Directions | Every record below should be copied exactly, with the pictures left out.
[Opening Data to examine section]
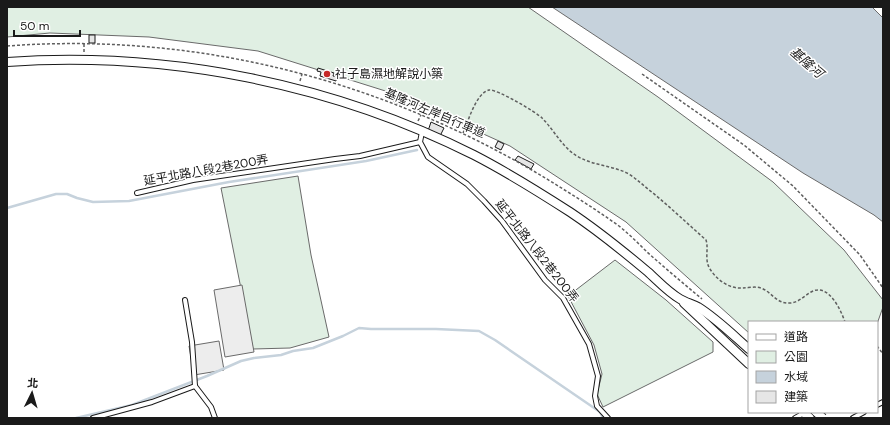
<svg xmlns="http://www.w3.org/2000/svg" width="890" height="425" viewBox="0 0 890 425" font-family="'DM Sans','Noto Sans TC',sans-serif">
	<style>
		.green { fill: #e0efe3; stroke: #6a6a6a }
		.parking { fill: #ededed; stroke: #6a6a6a }
		.water { fill: #c6d2dc; stroke: #6a6a6a }
		.lines { fill: none; stroke-linecap: round; stroke-linejoin: round }
		.stream { stroke: #c6d2dc; stroke-width: 2.5 }
		.building { fill: #e6e6e6; stroke: #1a1a1a }
		.service-casing { stroke: #1a1a1a; stroke-width: 6 }
		.minor-casing { stroke: #1a1a1a; stroke-width: 10 }
		.path { stroke: #5f5f5f; stroke-width: 1.5; stroke-dasharray: 3 2; stroke-linecap: butt }
		.service { stroke: #fff; stroke-width: 4 }
		.minor { stroke: #fff; stroke-width: 8 }
		.minor-bridge-casing { stroke: #1a1a1a; stroke-width: 10; stroke-linecap: butt }
		.minor-bridge { stroke: #fff; stroke-width: 8 }
		.poi-dot { fill: #c62828; stroke: #fff; stroke-width: 1.5 }
		.labels { text-anchor: middle; stroke-width: 3; stroke-linejoin: round; paint-order: stroke }
		.poi-label { font-size: 12px; fill: #1a1a1a; stroke: #fff; text-anchor: start }
		.street-label { font-size: 12px; fill: #1a1a1a; stroke: #fff }
		.water-label { font-size: 13px; font-style: italic; fill: #1a1a1a; stroke: #fff }
	</style>
	<rect width="100%" height="100%" fill="#fff"/>
	<g class="green">
		<path d="M7,7H528L658,97L773,182L844,250L883,300V307L877,324V322H749V333L626,222L510,146L395,94L258,51L149,37L50,33L7,37Z"/>
		<path d="M298,176L311,255L329,337L290,348L253,349L221,188Z"/>
		<path d="M615,260L666,300L713,342V352L603,407L597,394L602,374L594,345L568,296Z"/>
	</g>
	<g class="parking">
		<path d="M242,285L254,352L225,357L214,290Z"/>
		<path d="M219,341L224,370L194,375L189,346Z"/>
	</g>
	<path class="water" d="M552,7H872L883,18V222L874,215L803,173Z"/>
	<g class="lines">
		<g class="stream">
			<path d="M7,208L56,194H67L77,198L93,202L129,201L229,182L366,161L417,150"/>
			<path d="M76,418L132,405L207,376L241,361L254,358L281,355L293,351L313,348L343,336L359,328L371,329H436L479,331L495,340L600,412L603,418"/>
		</g>
	</g>
	<g class="building">
		<rect x="89" y="35" width="6" height="8"/>
		<path d="M318,68L334,73L333,76L338,77L336,81L320,76L321,72L317,71Z"/>
		<path d="M398,95L405,97L406,103L400,104L394,102L392,99Z"/>
		<path d="M431,122L444,128L440,136L428,131Z"/>
		<path d="M498,141L504,144L501,150L495,147Z"/>
		<path d="M518,156L534,164L531,169L515,160Z"/>
	</g>
	<g class="lines">
		<g class="service-casing">
			<g id="service">
				<path d="M422,132L420,142L428,157L467,184L484,201L502,221L545,280L563,298L589,344L598,376L595,396L597,406L608,418"/>
				<path d="M137,193L193,180L335,159L360,156L420,142"/>
				<path d="M185,300L192,342L195,386"/>
				<path d="M195,386L211,407L215,418"/>
				<path d="M877,405L883,402"/>
				<path d="M93,418L152,402L195,386"/>
				<path d="M795,418L804,413"/>
				<path d="M853,418L864,412"/>
			</g>
		</g>
		<g class="minor-casing">
			<g id="minor">
				<path d="M7,62C167,51 331,83 474,155C507,172 539,192 570,212C597,230 623,251 648,272C658,281 668,292 680,299C685,302 692,304 698,307C717,319 733,335 749,349"/>
				<path d="M684,303L749,364"/>
				<path d="M803,412L810,418"/>
			</g>
		</g>
		<g class="path">
			<path d="M7,46C196,32 379,79 542,176C568,192 594,208 619,226C629,234 638,243 647,252C665,268 684,284 702,299"/>
			<path d="M84,52V44"/>
			<path d="M642,74L744,145L793,186L860,255L883,288"/>
			<path d="M300,81L302,74"/>
			<path d="M418,121L421,115"/>
			<path d="M463,133C468,122 476,93 489,90C497,89 536,112 542,118C552,128 559,141 570,151C587,166 610,164 629,174C638,180 645,187 653,193C671,208 688,224 706,240C709,249 704,260 710,269C717,280 729,289 743,288C748,288 755,286 761,288C772,292 776,304 790,303C798,303 804,296 811,292C828,282 841,310 845,322"/>
			<path d="M877,346L883,354"/>
		</g>
		<use href="#service" class="service"/>
		<use href="#minor" class="minor"/>
		<g class="minor-bridge-casing">
			<path id="minor-bridge" d="M816,412L823,418"/>
		</g>
		<use href="#minor-bridge" class="minor-bridge"/>
	</g>
	<circle class="poi-dot" cx="327" cy="74" r="4"/>
	<g class="labels">
		<g class="poi-label">
			<text x="335" y="78">社子島濕地解說小築</text>
		</g>
		<g class="street-label">
			<text transform="translate(435 113) rotate(23)" y="4">基隆河左岸自行車道</text>
			<text transform="translate(206 170) rotate(-10)" y="4">延平北路八段2巷200弄</text>
			<text transform="translate(537 251) rotate(52)" y="4">延平北路八段2巷200弄</text>
		</g>
		<g class="water-label">
			<text transform="translate(807 62) rotate(41)" y="5">基隆河</text>
		</g>
	</g>
	<rect width="890" height="425" fill="none" stroke="#1a1a1a" stroke-width="16"/>
	<rect x="748" y="321" width="130" height="92" fill="#ffffff" stroke="#a3a3a3"/>
	<rect x="756" y="334" width="20" height="6" fill="#ffffff" stroke="#a3a3a3"/>
	<text x="784" y="341" font-size="12" fill="#1a1a1a">道路</text>
	<rect x="756" y="351" width="20" height="12" fill="#e0efe3" stroke="#a3a3a3"/>
	<text x="784" y="361" font-size="12" fill="#1a1a1a">公園</text>
	<rect x="756" y="371" width="20" height="12" fill="#c6d2dc" stroke="#a3a3a3"/>
	<text x="784" y="381" font-size="12" fill="#1a1a1a">水域</text>
	<rect x="756" y="391" width="20" height="12" fill="#e6e6e6" stroke="#a3a3a3"/>
	<text x="784" y="401" font-size="12" fill="#1a1a1a">建築</text>
	<g transform="translate(32 393) rotate(5)" stroke="#ffffff" stroke-width="3" paint-order="stroke">
	<path d="M0-3L7 15L0 10L-7 15Z" fill="#1a1a1a"/>
	<text y="-6" font-size="11" font-weight="bold" text-anchor="middle" fill="#1a1a1a">北</text>
	</g>
	<path d="M14 30v6h66v-6" fill="none" stroke="#1a1a1a" stroke-width="2"/>
	<text x="20" y="30" font-size="12" fill="#1a1a1a" stroke="#ffffff" stroke-width="3" paint-order="stroke">50 m</text>
</svg>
[Closing Data to examine section]
Solution to the problem |
<svg xmlns="http://www.w3.org/2000/svg" width="890" height="425" viewBox="0 0 890 425" font-family="'DM Sans','Noto Sans TC',sans-serif">
	<style>
		.green { fill: #e0efe3; stroke: #6a6a6a }
		.parking { fill: #ededed; stroke: #6a6a6a }
		.water { fill: #c6d2dc; stroke: #6a6a6a }
		.lines { fill: none; stroke-linecap: round; stroke-linejoin: round }
		.stream { stroke: #c6d2dc; stroke-width: 2.5 }
		.building { fill: #e6e6e6; stroke: #1a1a1a }
		.service-casing { stroke: #1a1a1a; stroke-width: 6 }
		.minor-casing { stroke: #1a1a1a; stroke-width: 10 }
		.path { stroke: #5f5f5f; stroke-width: 1.5; stroke-dasharray: 3 2; stroke-linecap: butt }
		.service { stroke: #fff; stroke-width: 4 }
		.minor { stroke: #fff; stroke-width: 8 }
		.minor-bridge-casing { stroke: #1a1a1a; stroke-width: 10; stroke-linecap: butt }
		.minor-bridge { stroke: #fff; stroke-width: 8 }
		.poi-dot { fill: #c62828; stroke: #fff; stroke-width: 1.5 }
		.labels { text-anchor: middle; stroke-width: 3; stroke-linejoin: round; paint-order: stroke }
		.poi-label { font-size: 12px; fill: #1a1a1a; stroke: #fff; text-anchor: start }
		.street-label { font-size: 12px; fill: #1a1a1a; stroke: #fff }
		.water-label { font-size: 13px; font-style: italic; fill: #1a1a1a; stroke: #fff }
	</style>
	<rect width="100%" height="100%" fill="#fff"/>
	<g class="green">
		<path d="M7,7H528L658,97L773,182L844,250L883,300V307L877,324V322H749V333L626,222L510,146L395,94L258,51L149,37L50,33L7,37Z"/>
		<path d="M298,176L311,255L329,337L290,348L253,349L221,188Z"/>
		<path d="M615,260L666,300L713,342V352L603,407L597,394L602,374L594,345L568,296Z"/>
	</g>
	<g class="parking">
		<path d="M242,285L254,352L225,357L214,290Z"/>
		<path d="M219,341L224,370L194,375L189,346Z"/>
	</g>
	<path class="water" d="M552,7H872L883,18V222L874,215L803,173Z"/>
	<g class="lines">
		<g class="stream">
			<path d="M7,208L56,194H67L77,198L93,202L129,201L229,182L366,161L417,150"/>
			<path d="M76,418L132,405L207,376L241,361L254,358L281,355L293,351L313,348L343,336L359,328L371,329H436L479,331L495,340L600,412L603,418"/>
		</g>
	</g>
	<g class="building">
		<rect x="89" y="35" width="6" height="8"/>
		<path d="M318,68L334,73L333,76L338,77L336,81L320,76L321,72L317,71Z"/>
		<path d="M398,95L405,97L406,103L400,104L394,102L392,99Z"/>
		<path d="M431,122L444,128L440,136L428,131Z"/>
		<path d="M498,141L504,144L501,150L495,147Z"/>
		<path d="M518,156L534,164L531,169L515,160Z"/>
	</g>
	<g class="lines">
		<g class="service-casing">
			<g id="service">
				<path d="M422,132L420,142L428,157L467,184L484,201L502,221L545,280L563,298L589,344L598,376L595,396L597,406L608,418"/>
				<path d="M137,193L193,180L335,159L360,156L420,142"/>
				<path d="M185,300L192,342L195,386"/>
				<path d="M195,386L211,407L215,418"/>
				<path d="M877,405L883,402"/>
				<path d="M93,418L152,402L195,386"/>
				<path d="M795,418L804,413"/>
				<path d="M853,418L864,412"/>
			</g>
		</g>
		<g class="minor-casing">
			<g id="minor">
				<path d="M7,62C167,51 331,83 474,155C507,172 539,192 570,212C597,230 623,251 648,272C658,281 668,292 680,299C685,302 692,304 698,307C717,319 733,335 749,349"/>
				<path d="M684,303L749,364"/>
				<path d="M803,412L810,418"/>
			</g>
		</g>
		<g class="path">
			<path d="M7,46C196,32 379,79 542,176C568,192 594,208 619,226C629,234 638,243 647,252C665,268 684,284 702,299"/>
			<path d="M84,52V44"/>
			<path d="M642,74L744,145L793,186L860,255L883,288"/>
			<path d="M300,81L302,74"/>
			<path d="M418,121L421,115"/>
			<path d="M463,133C468,122 476,93 489,90C497,89 536,112 542,118C552,128 559,141 570,151C587,166 610,164 629,174C638,180 645,187 653,193C671,208 688,224 706,240C709,249 704,260 710,269C717,280 729,289 743,288C748,288 755,286 761,288C772,292 776,304 790,303C798,303 804,296 811,292C828,282 841,310 845,322"/>
			<path d="M877,346L883,354"/>
		</g>
		<use href="#service" class="service"/>
		<use href="#minor" class="minor"/>
		<g class="minor-bridge-casing">
			<path id="minor-bridge" d="M816,412L823,418"/>
		</g>
		<use href="#minor-bridge" class="minor-bridge"/>
	</g>
	<circle class="poi-dot" cx="327" cy="74" r="4"/>
	<g class="labels">
		<g class="poi-label">
			<text x="335" y="78">社子島濕地解說小築</text>
		</g>
		<g class="street-label">
			<text transform="translate(435 113) rotate(23)" y="4">基隆河左岸自行車道</text>
			<text transform="translate(206 170) rotate(-10)" y="4">延平北路八段2巷200弄</text>
			<text transform="translate(537 251) rotate(52)" y="4">延平北路八段2巷200弄</text>
		</g>
		<g class="water-label">
			<text transform="translate(807 62) rotate(41)" y="5">基隆河</text>
		</g>
	</g>
	<rect width="890" height="425" fill="none" stroke="#1a1a1a" stroke-width="16"/>
	<rect x="748" y="321" width="130" height="92" fill="#ffffff" stroke="#a3a3a3"/>
	<rect x="756" y="334" width="20" height="6" fill="#ffffff" stroke="#a3a3a3"/>
	<text x="784" y="341" font-size="12" fill="#1a1a1a">道路</text>
	<rect x="756" y="351" width="20" height="12" fill="#e0efe3" stroke="#a3a3a3"/>
	<text x="784" y="361" font-size="12" fill="#1a1a1a">公園</text>
	<rect x="756" y="371" width="20" height="12" fill="#c6d2dc" stroke="#a3a3a3"/>
	<text x="784" y="381" font-size="12" fill="#1a1a1a">水域</text>
	<rect x="756" y="391" width="20" height="12" fill="#e6e6e6" stroke="#a3a3a3"/>
	<text x="784" y="401" font-size="12" fill="#1a1a1a">建築</text>
	<g transform="translate(32 393) rotate(5)" stroke="#ffffff" stroke-width="3" paint-order="stroke">
	<path d="M0-3L7 15L0 10L-7 15Z" fill="#1a1a1a"/>
	<text y="-6" font-size="11" font-weight="bold" text-anchor="middle" fill="#1a1a1a">北</text>
	</g>
	<path d="M14 30v6h66v-6" fill="none" stroke="#1a1a1a" stroke-width="2"/>
	<text x="20" y="30" font-size="12" fill="#1a1a1a" stroke="#ffffff" stroke-width="3" paint-order="stroke">50 m</text>
</svg>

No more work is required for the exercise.